高校生の時、検察官になろうと一橋大法学部に進んだ。父が愛知県内で“オヤジ狩り”に遭い、強盗事件の犯罪被害者になったからだ。

しかし、若き青年の思いは、ゼミでの刑事施設訪問、障がいのある子どもとの関わり、裁判所書記官としての仕事など広い世界を知り、変化する。「処罰するだけでは、ダメなんだ」

根本的に犯罪をなくすにはー。15年考え抜いて、たどりついたのは弁護士という道だった。

●当事者ともっと近くで関わるために

牛田宰(つかさ)さん(32歳)は、2022年度の司法試験に合格した。現在76期司法修習生だが、その経歴は多彩だ。大卒後、民間企業での勤務を経て、裁判所の事務官に。東京地裁の広報などを担当した後、書記官として訴訟関係者との連絡調整、期日に向けた事前準備、事件の進行管理など事務全体を司ってきた。書記官はコート(法廷)マネージャー(管理者)とも言われる「専門家」だ。

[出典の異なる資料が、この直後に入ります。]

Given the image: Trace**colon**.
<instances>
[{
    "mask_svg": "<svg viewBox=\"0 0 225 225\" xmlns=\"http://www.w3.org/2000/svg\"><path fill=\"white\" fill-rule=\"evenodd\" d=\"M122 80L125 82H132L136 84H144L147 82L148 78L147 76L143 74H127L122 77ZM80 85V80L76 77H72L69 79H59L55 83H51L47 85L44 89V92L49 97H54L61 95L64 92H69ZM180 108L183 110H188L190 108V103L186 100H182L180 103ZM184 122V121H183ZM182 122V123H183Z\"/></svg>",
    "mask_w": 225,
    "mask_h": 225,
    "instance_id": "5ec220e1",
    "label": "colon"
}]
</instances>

「25歳で裁判所に幹部候補として入り、勤めあげるつもりでした。ただ結婚などを機に、長野に移住することになった。30歳を機に、犯罪や紛争のない社会づくりのためにゼロからやってみようと。事件の当事者とは多くのやりとりをしてきましたが、犯罪や紛争をなくすには、弁護士として、もっと近くで直接手助けできるようになりたいと思ったんです」

2020年3月に退職し、YouTubeチャンネル「元裁判所書記官が綴る」を開設。書記官の仕事について発信。論理的な思考法や文章の書き方について電子書籍にまとめたほか、ドラマ「イチケイのカラス」監修、1月9日スタートのドラマ「女神の教室」監修協力もした。

「もともと自分のように悲しむ人を生む犯罪をなくすには、加害者をつくらないようにしなければならないと思ったのが司法の世界に入った始まりです。書記官として、被告人の話を聞いていると、幼少期から他者のことを考えて行動する力を養う教育が必要だと感じ、そんな活動をしたかったのですが、何者でもない元公務員が始めるのは困難でした」

まず、説得力のある法曹資格が必要だと痛感した。勉強の傍ら、自身のプロモーションのために始めたのがYouTubeやブログを通じた発信だった。そして、自分にできるのは、裁判所のことをもっと身近に感じてもらうこと。それが自分を育ててくれた裁判所への恩返しだと思った。貯金を取り崩しながら、勉強と発信を続けた。

●YouTubeの経験が合格の大きな後押しに

当初は裁判所職員志望者のための職場や仕事の紹介、採用面接の実情などを発信していたが、登録者数が1日1人増えるかどうか。3時間かけて台本をつくり、撮影と編集で3時間。週3回アップしていたころは、勉強以外の時間は動画制作に消えた。LINEのアカウントを公開し、動画に関すること以外の採用関係の相談も無料で受け付け、全てに回答した。

「人生をかけている相談だから、適当には扱えませんでした。徹夜して回答を考えたり、知人に聞いて情報を集めたり。『受かりました!』と報告を受けた時は嬉しい。おかげでタイピングの速度も上がりましたよ(笑)」

そんななか、NHK党党首・立花孝志氏の裁判について、書記官としての所感を話した動画がバズり、登録者数は一気に2000人くらい増えた。一般傍聴する人のために「裁判の裏側」などを語り、裁判を身近に感じさせるための動画も盛り込んだ。これまで上げた動画は133本。視聴者層は10〜60代と幅広い。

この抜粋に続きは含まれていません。